The movie will be watched by millions of children around the world. I wish they had the decency to change the name of the mob character. Falcone was a beloved judge killed by Cosa Nostra in Italia in the early 90s.
The name Falcone has far more admirable connotations than a fictional mob boss.
BTW: This is the second time Carmine Falcone will be the major villain in a DC comic movie: British actor Tom Wilkinson played him in the 2005 film, Batman Begins. And Eric Roberts also played the fictional mob boss Moroni in 2008’s The Dark Knight, a film which, though it featured a “multi-cultural” assortment of bad guys, found it necessary to include the following line from the Joker: “Where’s the Italian?” In short, a specific insult.
Needless to say, but I’ll say it: Our own people are, of course, behind it. The fictitious character of Falcone was created in 1987 by Frank Miller and David Muzzecchelli, and was based on the also fictional Don Vito Corleone of The Godfather.

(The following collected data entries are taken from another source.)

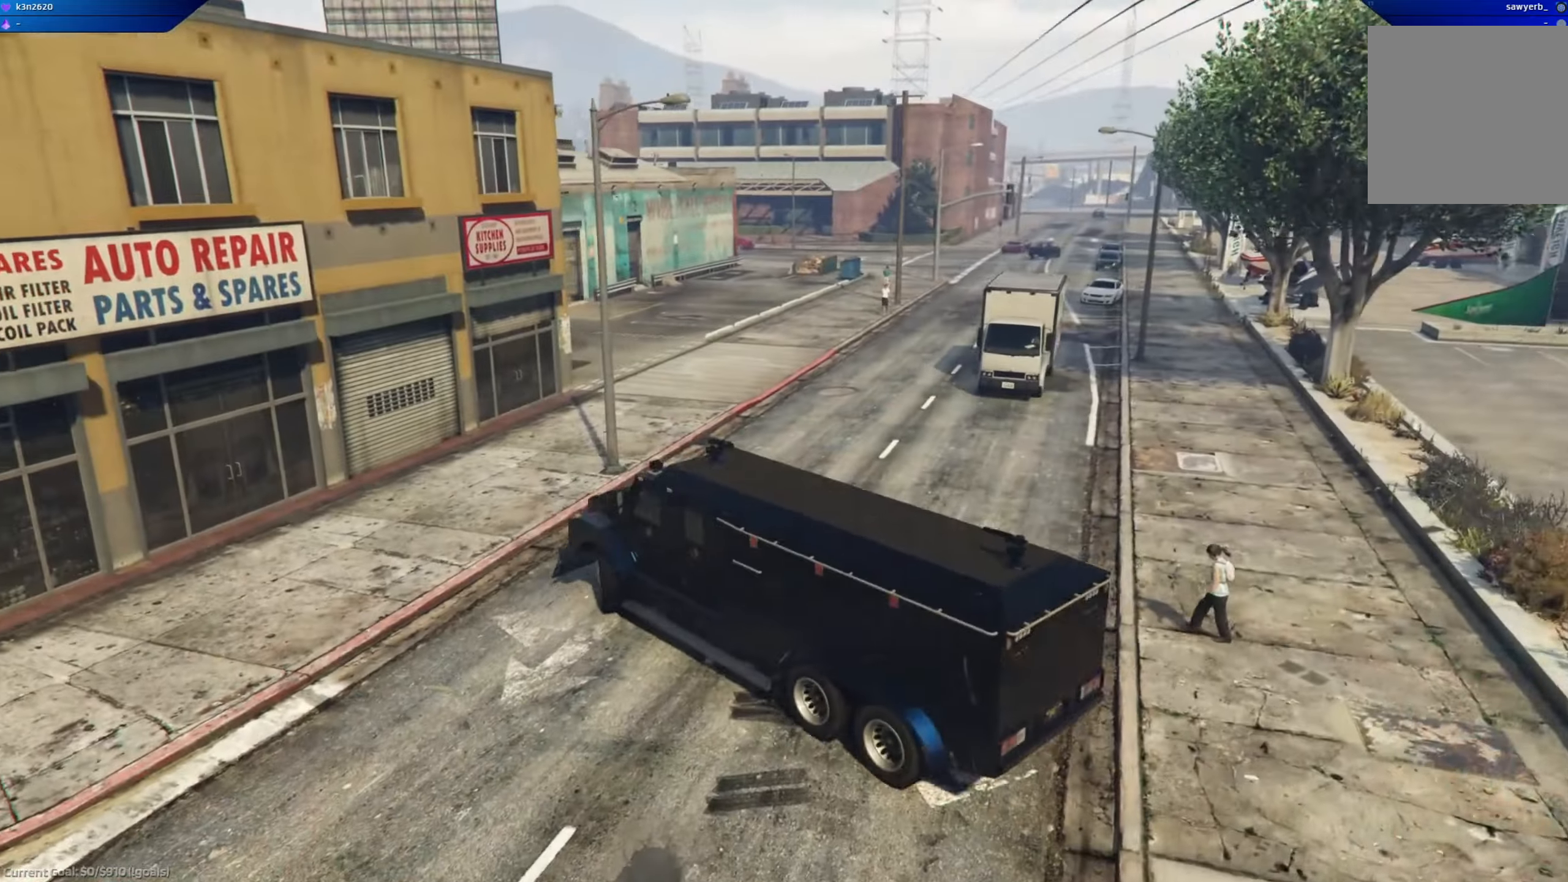
{"buttons": ["R2"], "left_stick": "right", "right_stick": "center", "events": []}
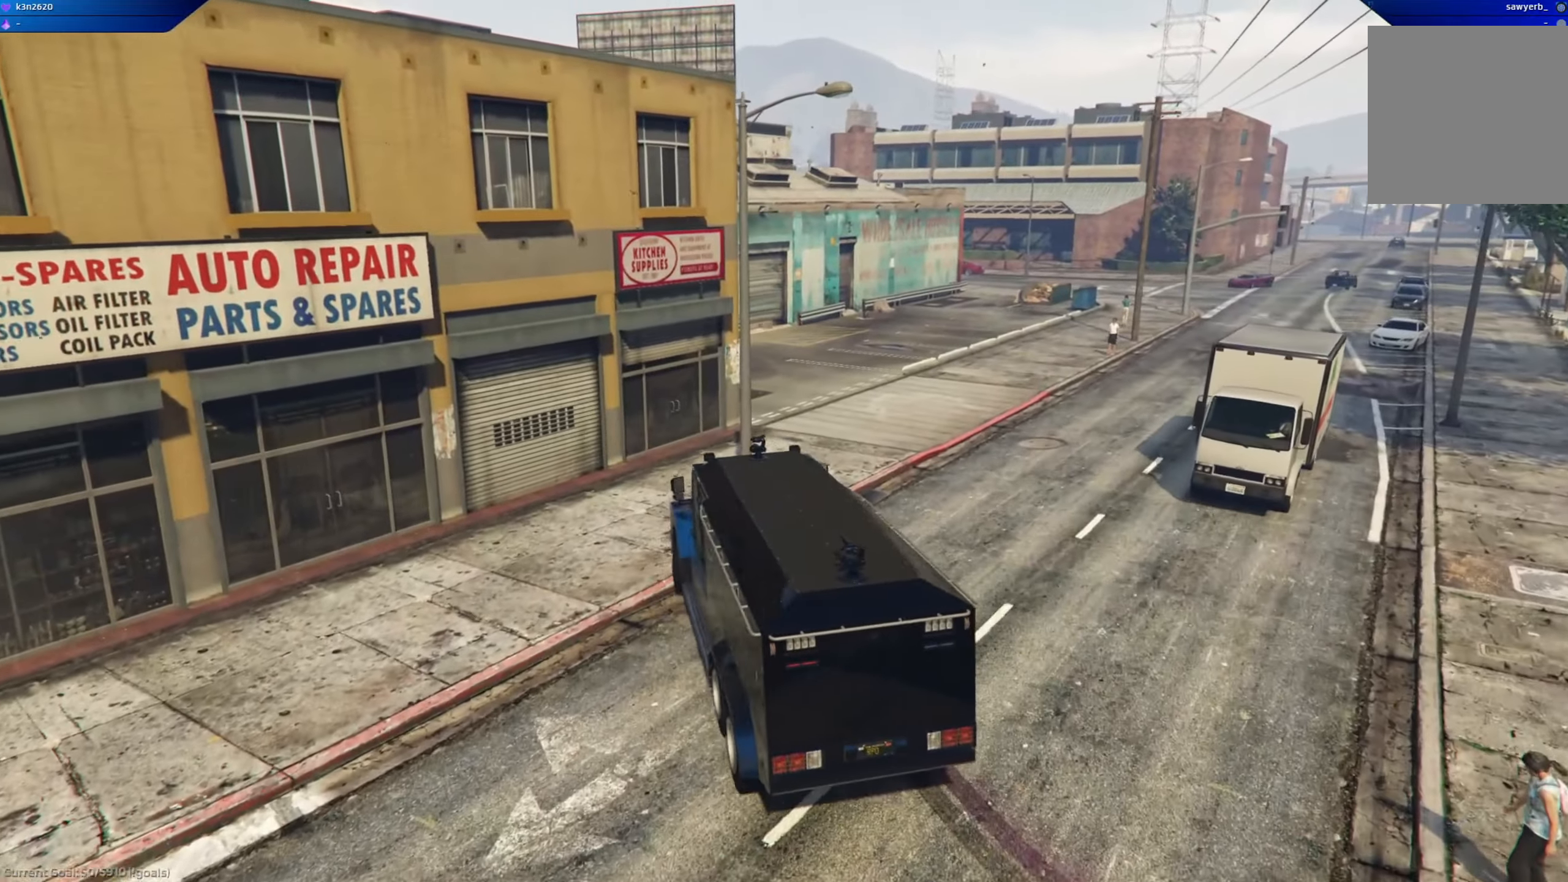
{"buttons": ["R2"], "left_stick": "center", "right_stick": "center", "events": [[233, "left_stick", "center"]]}
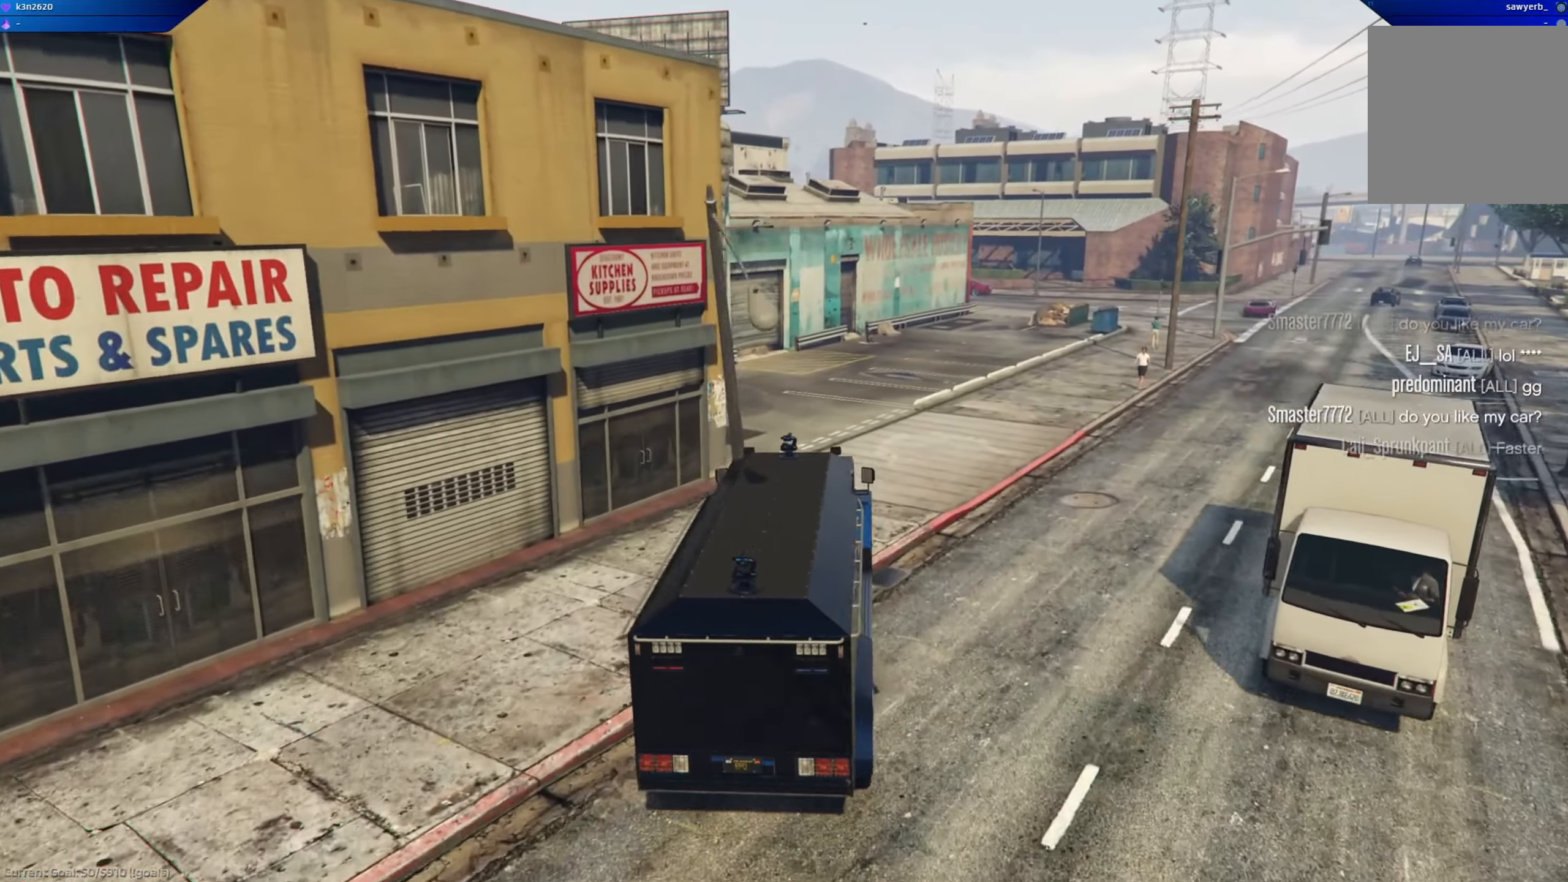
{"buttons": ["R2"], "left_stick": "right", "right_stick": "center", "events": [[34, "left_stick", "right"], [167, "left_stick", "center"], [301, "left_stick", "right"]]}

And for an actor of John Turturro’s stature to breathe life into this ugly stereotype is especially hurtful. In 1993, he made the indie film Mac, a tribute to his honest and hard-working father (a carpenter). He also made documentaries tied to his heritage, be it Passione (2009) and Rehearsal for a Sicilian Tragedy (2012). He has likewise tried to portray a few positive Italian characters (such as in 1998’s Illuminata) to counter-balance the negative ones (such as the racist son in 1989’s Do The Right Thing).
Et tu, Giovanni?
Although Tucci is definitely a petunia in an onion patch of defamation, he is not the only Italic character actor in history who graced our American stages and theatres with class and dignity. I would draw the attention of our readers to the careers of Leonard Cimino and Joseph Campanella for starters. James Coco and Dom DeLuise (often mistaken for each other) were non criminal comedic and serious character actors. Naturally, Ann Bancroft (ne Italiano) was a shining star. The wonderful actors from Italy itself are too numerous to mention, but Mastroianni, Pupella Maggio, and Romolo Valli were a few of my shining stars..
TOUCHE’ TUCCI!!
A breath of Fresh Air. He and the rest of us need to keep at it. Enough of the buffoonery and gangsterism constantly attributed to us. Hurray for Tucci!!